If I'd written this a couple of years later, it would have contained a waterboarding joke instead. Ah 2006, you were such an innocent bygone year... Anyway, what will actually happen is that you'll get a misdemeanor citation with a small fine and maybe some community service, plus the entire internet will make fun of you for a few days, especially if there's video, and forever after strangers will approach you on the street demanding to know if you're that carwash fountain guy/gal. Maybe you'll eventually get a cheesy reality show gag out of it, if you're lucky.
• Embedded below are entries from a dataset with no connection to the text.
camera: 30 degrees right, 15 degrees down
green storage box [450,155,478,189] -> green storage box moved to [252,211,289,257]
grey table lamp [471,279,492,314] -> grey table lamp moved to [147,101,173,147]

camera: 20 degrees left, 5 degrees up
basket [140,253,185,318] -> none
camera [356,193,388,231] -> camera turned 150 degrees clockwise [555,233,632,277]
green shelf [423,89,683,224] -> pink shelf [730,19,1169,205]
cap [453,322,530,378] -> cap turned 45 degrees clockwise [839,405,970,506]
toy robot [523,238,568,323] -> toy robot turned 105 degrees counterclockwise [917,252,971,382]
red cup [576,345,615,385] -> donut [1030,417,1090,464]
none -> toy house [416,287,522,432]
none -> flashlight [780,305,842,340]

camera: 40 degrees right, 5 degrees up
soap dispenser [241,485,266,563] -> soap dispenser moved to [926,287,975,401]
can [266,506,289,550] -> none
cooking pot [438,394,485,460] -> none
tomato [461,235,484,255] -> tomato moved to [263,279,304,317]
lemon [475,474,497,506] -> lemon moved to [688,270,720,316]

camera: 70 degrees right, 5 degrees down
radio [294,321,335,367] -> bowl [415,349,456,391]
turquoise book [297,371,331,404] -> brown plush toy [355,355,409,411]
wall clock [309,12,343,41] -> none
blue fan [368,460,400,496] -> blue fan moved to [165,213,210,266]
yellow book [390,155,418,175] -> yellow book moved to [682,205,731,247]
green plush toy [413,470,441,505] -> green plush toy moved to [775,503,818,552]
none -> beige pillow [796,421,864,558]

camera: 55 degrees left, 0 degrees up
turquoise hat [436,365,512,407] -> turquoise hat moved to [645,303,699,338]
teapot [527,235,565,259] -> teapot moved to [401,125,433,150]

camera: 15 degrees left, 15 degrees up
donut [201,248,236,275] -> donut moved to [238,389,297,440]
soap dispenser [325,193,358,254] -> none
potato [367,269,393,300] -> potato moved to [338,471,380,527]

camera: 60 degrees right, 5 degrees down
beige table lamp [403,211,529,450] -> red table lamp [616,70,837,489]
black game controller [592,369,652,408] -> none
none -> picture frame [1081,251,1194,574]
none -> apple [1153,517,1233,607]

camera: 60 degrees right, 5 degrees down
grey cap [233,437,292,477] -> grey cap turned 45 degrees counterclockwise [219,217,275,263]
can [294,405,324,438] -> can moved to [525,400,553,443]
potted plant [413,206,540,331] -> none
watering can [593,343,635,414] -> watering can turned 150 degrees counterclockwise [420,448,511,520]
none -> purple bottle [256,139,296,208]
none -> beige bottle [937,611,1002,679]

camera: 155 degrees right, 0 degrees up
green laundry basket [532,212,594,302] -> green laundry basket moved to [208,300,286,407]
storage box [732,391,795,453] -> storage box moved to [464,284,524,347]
Elsewhere on the interwebs:


Updated: This little post here has been lifted -- naturally without attribution or anything, by what looks like a spamblog. As far as I can tell, it's nothing but randomly swiped content about car washes, posted anonymously without any credits or bylines, and with hyperlinks stripped out for some reason. They don't appear to be selling anything, and there aren't even any ads there, so it's not clear what the point of it all is. There's surprisingly little one can do about content thieves on the interwebs if you aren't a ginormo-monstrous record company or movie studio. Google suggests you try a DMCA takedown. I still might do that, but I'm not a huge DMCA fan and I'd hate to seem hypocritical by using it to my advantage. What makes this doubly annoying is that the Portland Water Bureau posted links to the swiped post -- rather than the original -- on both Facebook and Twitter this morning, and the either haven't clued in on the mistake or haven't bothered to fix it. I mean, I'm not selling anything either, and I don't have any ads, so purloined content and waylaid traffic doesn't translate into lost revenue or anything. I'd have to say it's purely an ego or vanity thing: I just don't like to see people making off with my stuff, even if they don't benefit and I'm not harmed in any concrete way. And besides, the videos themselves are still getting hits from the copied post, even if the original post isn't. The fact that it was done anonymously is puzzling; I'd probably be even more aggravated if there was a name attached, someone falsely claiming to have written this post. As it is, it's merely incomprehensible. I just don't see what their angle is. Maybe they're trying to boost a search engine ranking for some reason. I didn't see anything weird in the page source, so if they're trying to give you malware, they're doing so very subtly. Or it's a fresh attempt to figure out (or confuse) Blogger's spamblog-detection algorithm. Or someone's being paid to blog about washing cars, and they're lazy/greedy and are taking the shortest of shortcuts. Honestly, I can't come up with very many plausible hypotheses as to what might be going on here. I'll update this again if I decide to try to anything about it, which I may or may not do.